|UFDC's Miss Unity|
Then the Spring 2014 issue of UFDC's Doll News had an article by AnneLise Wilhelmsen, with patterns for four outfits for Miss Unity. There was also a paper doll by Gael Shults, featuring some of the same outfits. Immediately I went to the UFDC website to buy Miss Unity. The patterns were the tipping point. They were in the style of 1830's clothing, and as the story of Hitty in the original book began in the 1820's, Miss Unity would fit right in with my little Hitty family. I had been looking at Miss Unity on the UFDC website for several years, and I was lucky to have bought her when I did, for she sold out shortly thereafter.
I made four outfits for my Miss Unity. Three of the dresses are made with print fabrics. In the early 1800's, the fabric printing process was greatly improved, and prints became very popular. I went to the Reproduction Fabrics website to find 1830's appropriate prints that I liked and downloaded swatches. I then miniaturized the prints in Photoshop, to make them a realistic size for Miss Unity. I then had to copy-and-paste the swatch enough times to print out on a 12x15" sheet of fabric, which was more than enough for each of the dresses.
The second dress has a fabric pattern borrowed from Reproduction Fabrics. I was trying to get a darker background color, but when printing on very light, thin fabrics with a computer printer, there's a limit to how much ink will be absorbed and thus a limit to how dark the fabric will become. A thicker fabric will absorb more ink and thus can appear considerably darker. I added a belt to this dress, copying the paper doll green print dress.

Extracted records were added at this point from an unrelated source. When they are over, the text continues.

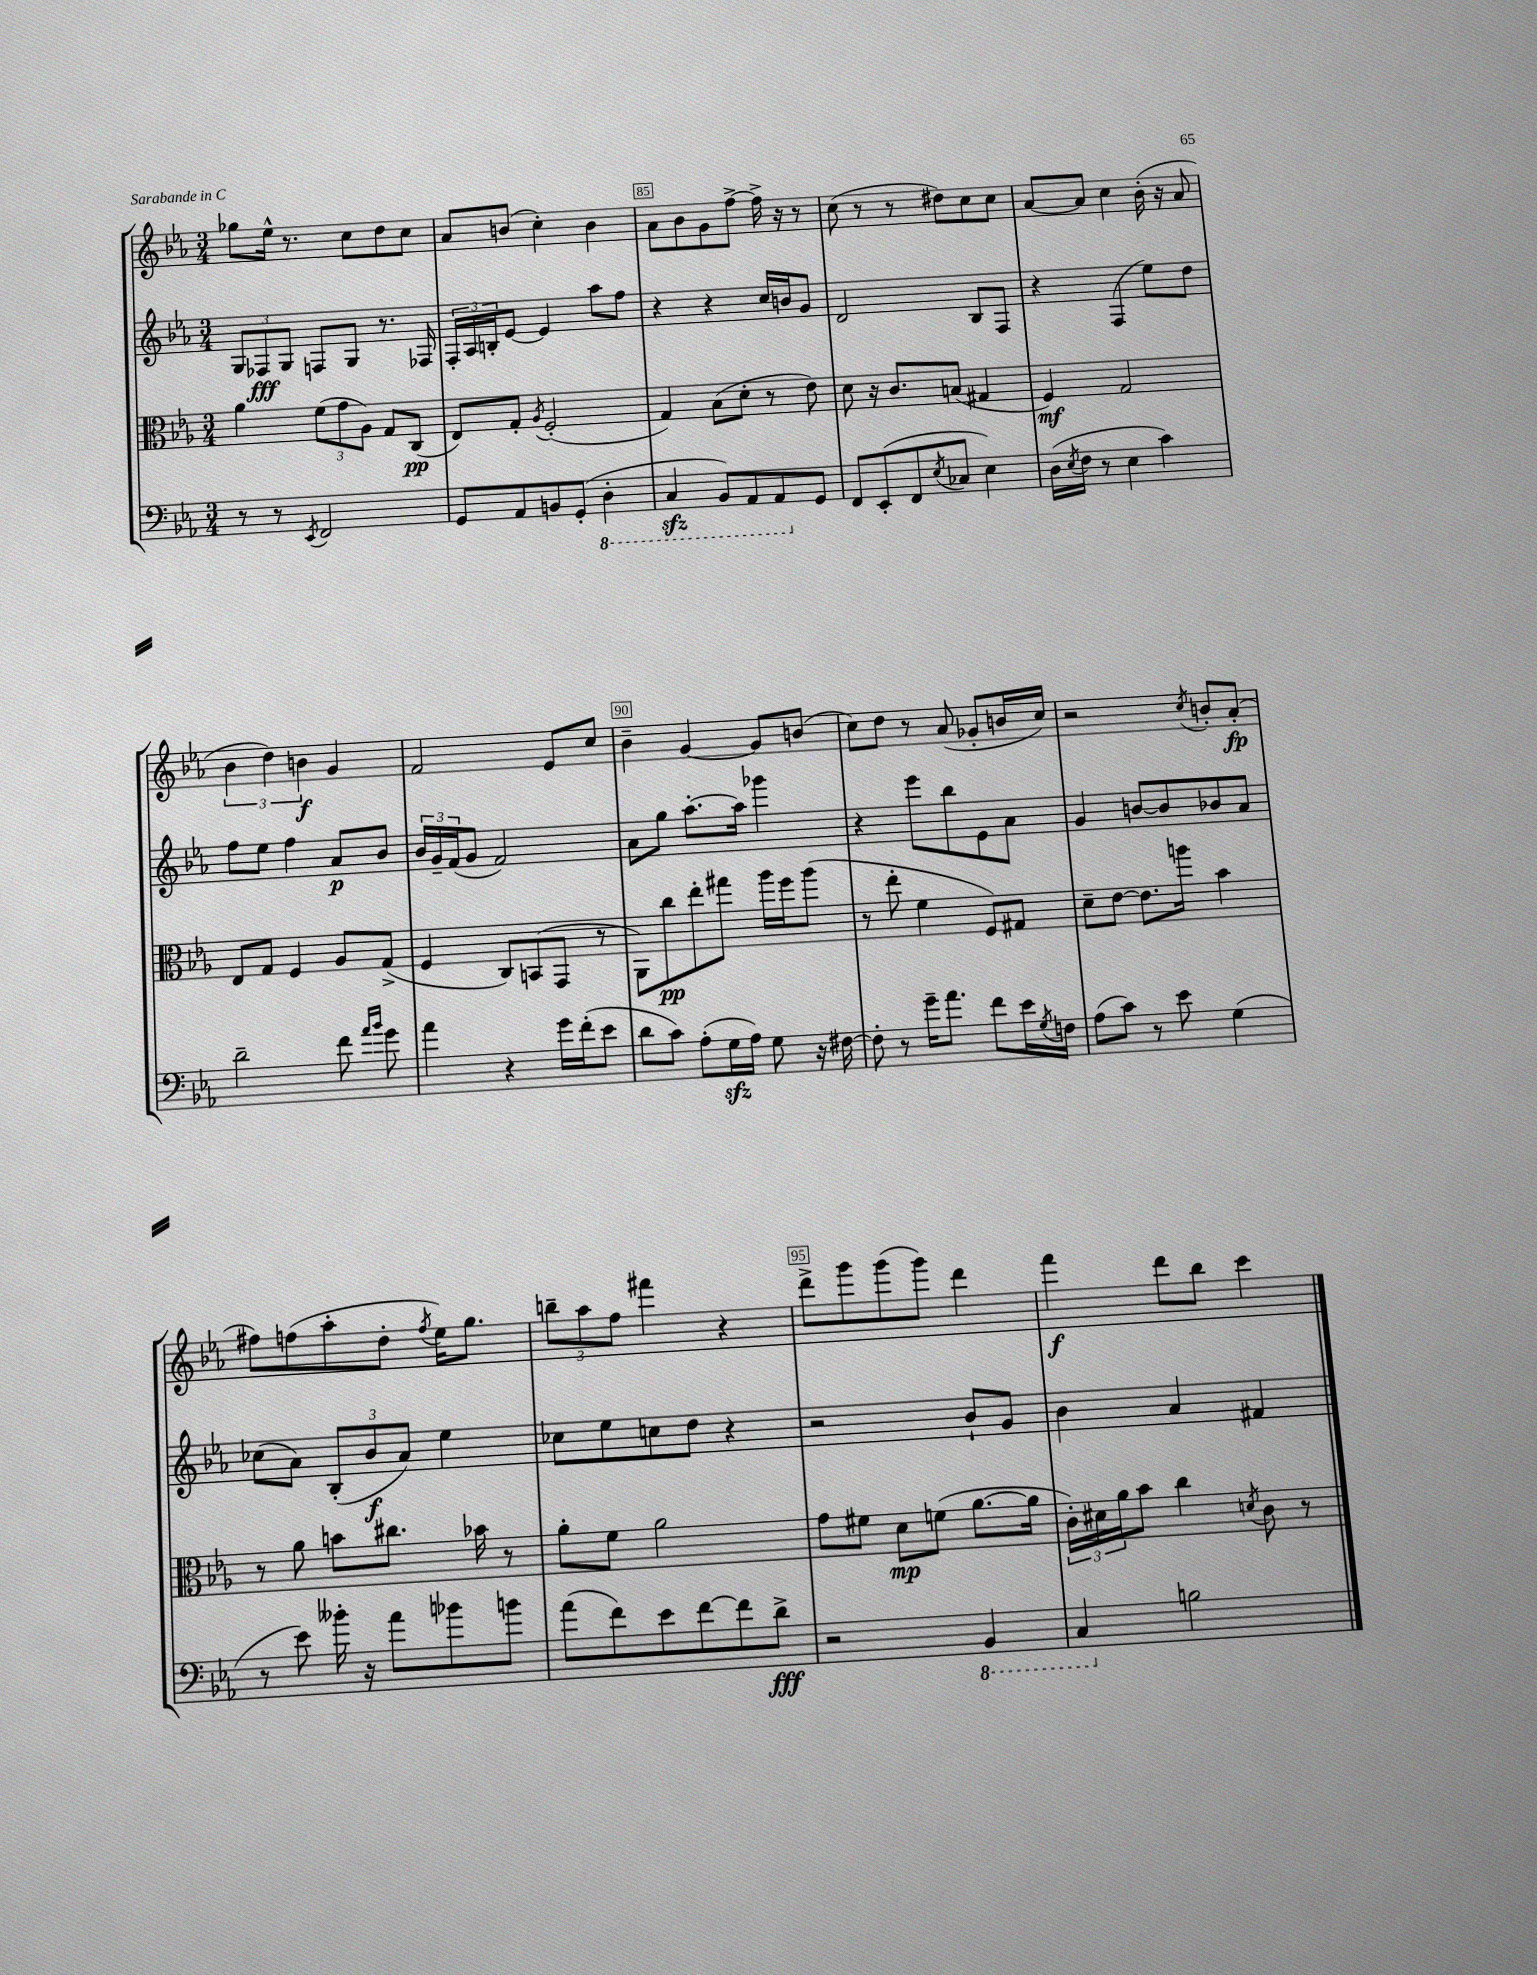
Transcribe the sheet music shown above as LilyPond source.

<<
\new StaffGroup <<
\new Staff = "s0" {
    \clef treble \key ees \major \numericTimeSignature \time 3/4
    ges''8 ees''16-^ r8. c''8 d''8 c''8 |
    aes'8 b'8( c''4-.) b'4 |
    aes'8 bes'8 g'8 f''8~-> f''16-> r16 r8 |
    c''8( r8 r8 dis''8) c''8 c''8 |
    aes'8~ aes'8 c''4 bes'16-.( r16 aes'8 |
    \tuplet 3/2 { bes'4 d''4) b'4\f } g'4 |
    f'2 ees'8 c''8 |
    bes'4-- g'4~ g'8 b'8( |
    c''8) d''8 r8 aes'8( ges'8-. b'16 c''16) |
    r2 \acciaccatura { c''8 } b'8-. aes'8-.\fp( |
    fis''8) f''8( aes''8-. d''8-. \acciaccatura { f''8 } ees''16) g''8. |
    \tuplet 3/2 { b''8-- aes''8 f''8 } fis'''4 r4 |
    d'''8-> g'''8 g'''8( g'''8) d'''4 |
    f'''4\f d'''8 bes''8 c'''4 \bar "|." |
}
\new Staff = "s1" {
    \clef treble \key ees \major \numericTimeSignature \time 3/4
    \tuplet 3/2 { g8 fes8\fff g8 } f8 g8 r8. fes16 |
    \tuplet 3/2 { f16-. aes16 b16-. } ees'8~ ees'4 aes''8 f''8 |
    r4 r4 c''16 b'16 g'8 |
    d'2 bes8 f8 |
    r4 f4( ees''8) d''8 |
    f''8 ees''8 f''4 aes'8\p bes'8 |
    \tuplet 3/2 { bes'16 g'16-- f'16( } g'8 f'2) |
    aes'8 g''8 aes''8.~-. aes''16 ges'''4 |
    r4 ees'''8 bes''8 ees'8 aes'8 |
    g'4 b'8~ b'8 bes'8 aes'8 |
    ces''8( aes'8) \tuplet 3/2 { bes8-.( bes'8\f aes'8) } ees''4 |
    ces''8 ees''8 c''8 d''8 r4 |
    r2 bes'8-! g'8 |
    bes'4 aes'4 fis'4 \bar "|." |
}
\new Staff = "s2" {
    \clef alto \key ees \major \numericTimeSignature \time 3/4
    aes'4 \tuplet 3/2 { f'8( g'8 aes8) } g8 c8\pp( |
    ees8) g8-. \acciaccatura { aes8 } f2-.( |
    g4) bes8( d'8-. r8 ees'8) |
    d'8 r16 c'8. b8( gis4 |
    f4\mf) g2 |
    ees8 g8 f4 aes8 g8->( |
    f4 c8) b,8( g,8 r8 |
    aes,8) c''8\pp ees''8-. gis''8 aes''16 f''16 aes''8( |
    r8 ees''8-. f'4 f8) gis8 |
    d'8-- ees'8~ ees'8. a''16 bes'4 |
    r8 aes'8 b'8 cis''8. bes'16 r8 |
    aes'8-. f'8 aes'2 |
    g'8 fis'8 d'8\mp f'8( aes'8.~ aes'16 |
    \tuplet 3/2 { c'16-.) dis'16 aes'16 } bes'8 c''4 \acciaccatura { d'8 } c'8 r8 \bar "|." |
}
\new Staff = "s3" {
    \clef bass \key ees \major \numericTimeSignature \time 3/4
    r8 r8 \acciaccatura { ees,8 } f,2 |
    g,8 aes,8 b,8 g,8-.( \ottava #-1 d,4-. |
    c,4\sfz bes,,8) aes,,8 aes,,8 \ottava #0 g,8 |
    f,8 ees,8-.( f,8 \acciaccatura { ees8 } ces8 ees4) |
    d16( \acciaccatura { ees8 } f16 r8 ees4 c'4) |
    d'2-- f'8 \grace { aes'16 bes'16 } g'8 |
    aes'4 r4 g'16 f'16-.( ees'8 |
    d'8 c'8) aes8-.( g16\sfz aes16) g8 r16 fis16~ |
    fis8-. r8 g'16-- aes'8. f'8 ees'16 \acciaccatura { g8 } f16 |
    aes8( c'8) r8 ees'8 g4( |
    r8 ees'8) beses'16-. r16 aes'8 bes'8 b'8 |
    aes'8( f'8) ees'8 f'8~ f'8 d'8->\fff |
    r2 \ottava #-1 bes,,4 |
    c,4 \ottava #0 b2 \bar "|." |
}
>>
>>
\layout { \context { \Score currentBarNumber = #83 \override BarNumber.break-visibility = ##(#f #t #t) barNumberVisibility = #(every-nth-bar-number-visible 5) \override BarNumber.stencil = #(make-stencil-boxer 0.1 0.3 ly:text-interface::print) } }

The third dress has the most complicated design. The pattern instructions had the skirt pieced, so that the stripes ran vertically in the upper portion of the skirt, and then alternating diagonals around the bottom portion. As I was printing the fabric for this dress from a computer, I just did all the piecing in Picasa. The sleeves also have a bit of an elaborate design. The sleeve heads have 4 rows of barrel pleating. A narrow piece of the stripe is then sewn over the bottom row of the barrel pleats as a trim.